23. An FSK modulator suitable for modulating serial binary encoded data at different baud rates and modulation frequencies comprising:
first memory means storing for each said baud rate and frequencies a first numerical value representing a fraction of the baud time of the serially encoded binary data and a plurality of second numerical values each representing different frequency increments;
an adder having two inputs, one of which is connected to the out-put of said first memory means;
first and second registers, each having an input connected to the output of said adder and an output connected to the said other input of said adder;
a sampling clock means providing a first clock pulse during one part of each sampling period and second clock pulse during another part of the sampling period;
first means responsive to said first register and said first clock pulse for providing signals corresponding to the contents of said first register during each sampling period;
control means responsive to said first and second clock pulses for connecting said first register between the output and input of said adder under control of the first clock pulse and the second register under control of the second clock pulse;
adder control means responsive to said data signals and said clock signals for generating a control signal applied to said adder which causes said adder to perform a subtraction function under control of said first clock signal when the data signal represents a binary zero value and an addition function at all other times;
an address control generator responsive to data signals, a line control word signal which uniquely defines one of said baud rates and frequencies, and signals from said first means for generat-ing a first address signal during each sampling period under con-trol of said first clock signal for accessing one of said first numerical values corresponding to the line control word signal from said memory for modifying the value stored in said first register as a function of the numerical value accessed and the status of the adder control means, and for generating a second address signal during each sampling period under control of said second clock pulse for accessing a second numerical value from the plurality of second numerical values corresponding to the line control word signal for modifying the value stored in said second register as a function of the numerical value accessed; and second register means responsive to the adder output under control of said second clock pulse for converting the digital adder output to an analog signal.

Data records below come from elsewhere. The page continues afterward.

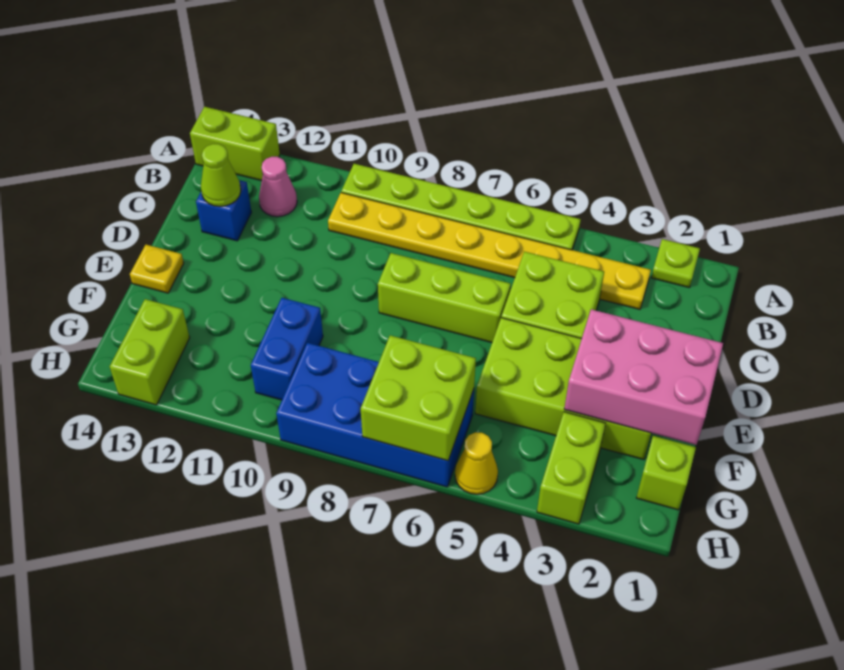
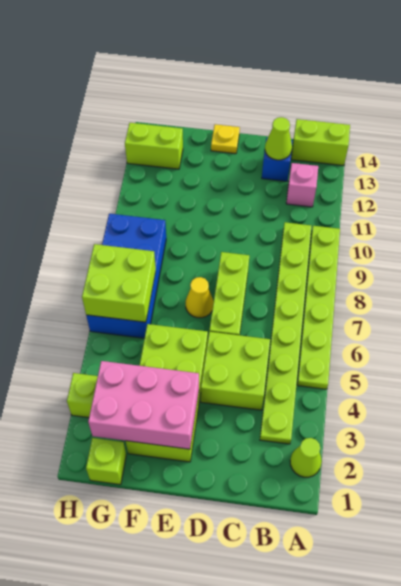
lime 1x1 plate [651,239,700,288] -> lime 1x1 cone [290,438,322,477]
lime 1x2 brick [190,107,280,181] -> lime 1x2 brick turned to [291,119,350,166]
yellow 1x8 plate [328,193,651,309] -> lime 1x8 plate [260,222,311,444]
pink 1x1 cone [259,157,297,217] -> pink 1x1 brick [286,163,318,207]
pink 2x3 brick [564,309,723,445] -> pink 2x3 brick turned to [88,361,199,449]
blue 1x2 brick [251,298,323,400] -> none
yellow 1x1 cone [455,432,498,494] -> yellow 1x1 cone moved to [186,277,214,318]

24. An FSK modulator as set forth in claim 23 in which each of the plurality of second numerical values are selected to cause frequency transitions between the frequencies used for encoding the data to be made in a substantially continuous manner within a single baud time whereby out of band frequency components in the generated signals are substantially reduced.

25. An FSK modulator as set forth in claim 24 in which each of the said first numerical values are all zero and a positive value substantially smaller than the numeric value of the sampling frequency, which when accumulated in the first register will when selected outputs therefrom are monitored provide n substantially equi-spaced detectably different outputs during each baud time.

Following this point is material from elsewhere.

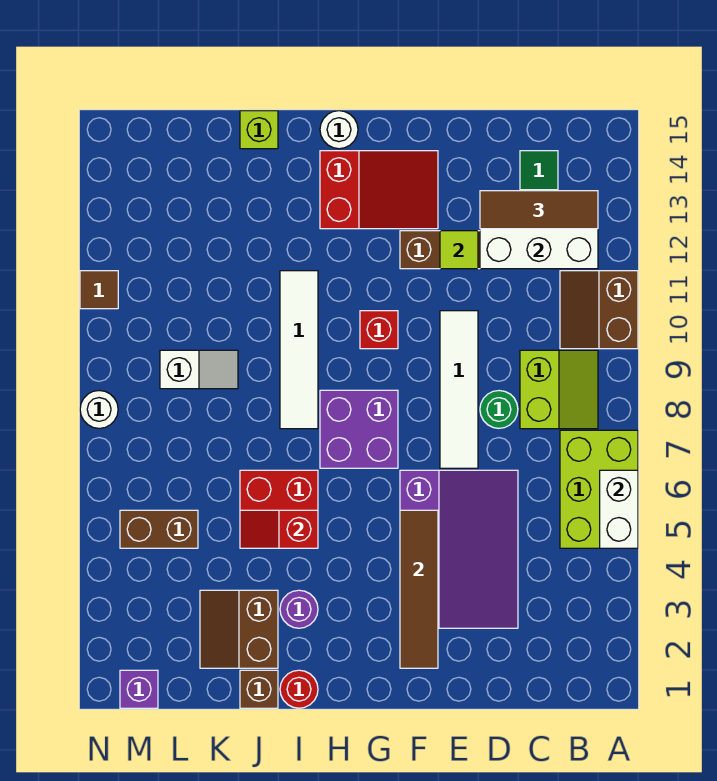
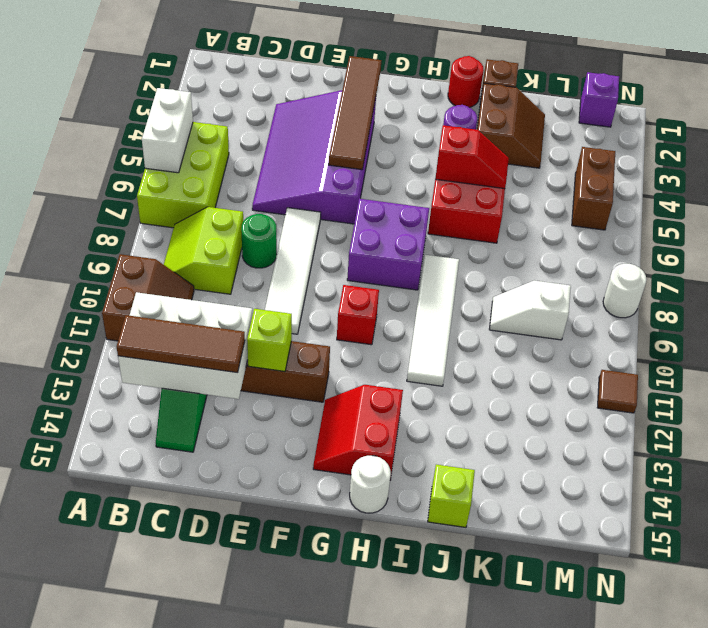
lime 1x1 tile [440,231,478,269] -> lime 1x1 brick [247,309,292,371]
red 2x3 slope [320,151,438,229] -> red 2x2 slope [313,385,403,480]
brown 1x2 brick [120,510,198,548] -> brown 1x2 brick turned to [572,147,615,230]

26. An FSK modulator as set forth in claim 25 in which n is selected to have a value of eight.

27. A method for digitally generating narrow bandwidth FSK modulated signals comprising the steps of:
storing a predetermined trajectory for the instantaneous fre-quency transitions in the form of n discrete digital numerical values;
selecting within each baud time in which a frequency transition occurs each of said n discrete numerical values at least once, said selections being determined as a function of the interbaud time;
calculating the instantaneous phase in digital form based on each selected numerical value, and converting the calculated instantaneous digital phase to an analog signal having the same instantaneous phase.